The source code for the APIs and workers is available at: https://opencode.it4i.eu/lexis-platform/data/api.

Staging worker

The staging worker is an instance of a Celery worker that is connected to the central PostgreSQL and RabbitMQ instances and executes the actual tasks which access the data and performs the requested operations. Each location has its own unique queue and can deploy multiple workers, according to the scalability requirements. Triggering of the tasks and their submission to queues is handled in the Staging API Django application.

The staging worker supports the following data transfer protocols: - Direct POSIX access (staging area) - Rsync/SFTP for HPC clusters - iRODS zones/federation - S3/Swift object storages (planned) - Relational and document databases (planned)

Encryption and compression workers

These workers are implemented in the same way as the staging woker - as a Celery process, allowing the same scaling capability. The compression worker leverages parallel gzip implementation, which in combination with fast flash based storage for staging area offers fast compression or decompression of extensive datasets. Thanks to the modular nature of the Celery workers, more compression methods can be added.

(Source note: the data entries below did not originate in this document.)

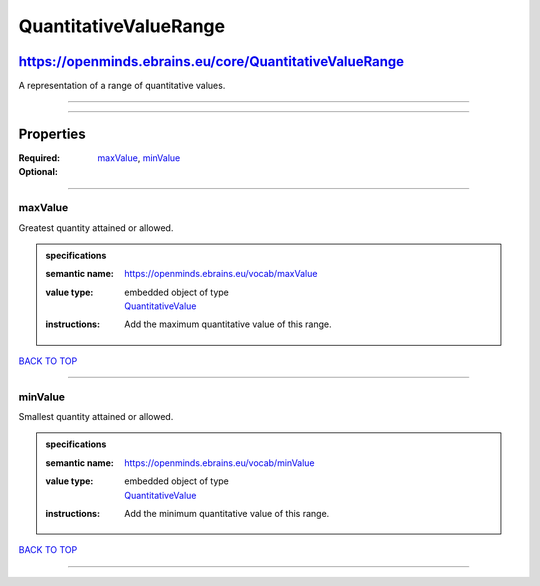 ######################
QuantitativeValueRange
######################

********************************************************
https://openminds.ebrains.eu/core/QuantitativeValueRange
********************************************************

A representation of a range of quantitative values.

------------

------------

**********
Properties
**********

:Required: `maxValue <maxValue_heading_>`_, `minValue <minValue_heading_>`_
:Optional:

------------

.. _maxValue_heading:

maxValue
--------

Greatest quantity attained or allowed.

.. admonition:: specifications

   :semantic name: https://openminds.ebrains.eu/vocab/maxValue
   :value type: | embedded object of type
                | `QuantitativeValue <https://openminds.ebrains.eu/core/QuantitativeValue>`_
   :instructions: Add the maximum quantitative value of this range.

`BACK TO TOP <QuantitativeValueRange_>`_

------------

.. _minValue_heading:

minValue
--------

Smallest quantity attained or allowed.

.. admonition:: specifications

   :semantic name: https://openminds.ebrains.eu/vocab/minValue
   :value type: | embedded object of type
                | `QuantitativeValue <https://openminds.ebrains.eu/core/QuantitativeValue>`_
   :instructions: Add the minimum quantitative value of this range.

`BACK TO TOP <QuantitativeValueRange_>`_

------------

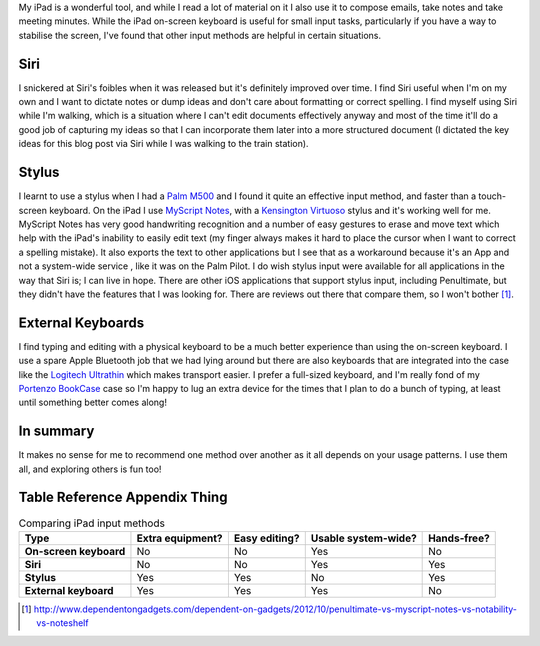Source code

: .. title: iPad Input Methods
.. slug: ipad-input-methods
.. date: 2013/04/11 16:24:20
.. tags: Technology, iPad
.. link: 
.. description: 


My iPad is a wonderful tool, and while I read a lot of material on it I also
use it to compose emails, take notes and take meeting minutes. While the iPad
on-screen keyboard is useful for small input tasks, particularly if you have a way to
stabilise the screen, I've found that other input methods are helpful in certain
situations.

Siri
----
I snickered at Siri's foibles when it was released but it's definitely improved
over time. I find Siri useful when I'm on my own and I want to dictate notes or
dump ideas and don't care about formatting or correct
spelling. I find myself using Siri while I'm walking, which is a situation where
I can't edit documents effectively anyway and most of the time it'll do a good
job of capturing my ideas so that I can incorporate them later into a more structured
document (I dictated the key ideas for this blog post via Siri while I
was walking to the train station).

Stylus
------
I learnt to use a stylus when I had a `Palm M500 <https://en.wikipedia.org/wiki/Palm_m500_series>`_ and I found it quite an
effective input method, and faster than a touch-screen keyboard. On the iPad
I use `MyScript Notes <http://www.visionobjects.com/en/myscript/note-taking-and-forms-applications/myscript-notes-mobile/ios/>`_,
with a  `Kensington Virtuoso <http://www.kensington.com/au/au/4584/39304/virtuoso™-touch-stylus-pen>`_ stylus
and it's working well for me.
MyScript Notes has very good handwriting recognition and a number of easy
gestures to erase and move text which help with the iPad's inability to easily
edit text (my finger always makes it hard to place the cursor when I want to
correct a spelling mistake). It also exports the text to other applications but
I see that as a workaround because it's an App and not a system-wide service
, like it was on the Palm Pilot. I do wish stylus input were available
for all applications in the way that Siri is; I can live in hope.
There are other iOS applications that support stylus input, including
Penultimate, but they didn't have the features that I was looking for. There are
reviews out there that compare them, so I won't bother [#]_.

External Keyboards
------------------
I find typing and editing with a physical keyboard to be a much better experience
than using the on-screen keyboard. I use a spare Apple Bluetooth job that we had
lying around but there are also keyboards that are
integrated into the case like the `Logitech Ultrathin <http://www.logitech.com/en-au/product/ultrathin-keyboard-cover>`_
which makes transport easier. I prefer a full-sized keyboard, and I'm
really fond of my `Portenzo BookCase <http://shop.portenzo.com/bookcase-for-ipad-air-and-other-ipads/>`_ case so I'm happy to lug
an extra device for the times that I plan to do a bunch of typing, at least until
something better comes along!

In summary
----------
It makes no sense for me to recommend one method over another as it all depends
on your usage patterns. I use them all, and exploring others is fun too!

Table Reference Appendix Thing
------------------------------

.. list-table:: Comparing iPad input methods
    :header-rows: 1
    :stub-columns: 1

    * - Type
      - Extra equipment?
      - Easy editing?
      - Usable system-wide?
      - Hands-free?
    * - On-screen keyboard
      - No
      - No
      - Yes
      - No
    * - Siri
      - No
      - No
      - Yes
      - Yes
    * - Stylus
      - Yes
      - Yes
      - No
      - Yes
    * - External keyboard
      - Yes
      - Yes
      - Yes
      - No

.. [#] http://www.dependentongadgets.com/dependent-on-gadgets/2012/10/penultimate-vs-myscript-notes-vs-notability-vs-noteshelf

The encryption worker handles symmetric encryption of the datasets using OpenSSL and hardware accelerated (where available) AES-256 algorithm. The keys are handled automatically within the platform for each encryption and decryption operations.

Data transfer API

The data transfer API handles the upload and download of the datasets in the LEXIS Platform including their metadata. This API is used for chunked HTTPS-based uploed implemented by the TUS protocol and HTTPS based download of the datasets contents. It leverages the staging and metadata APIs for its operation.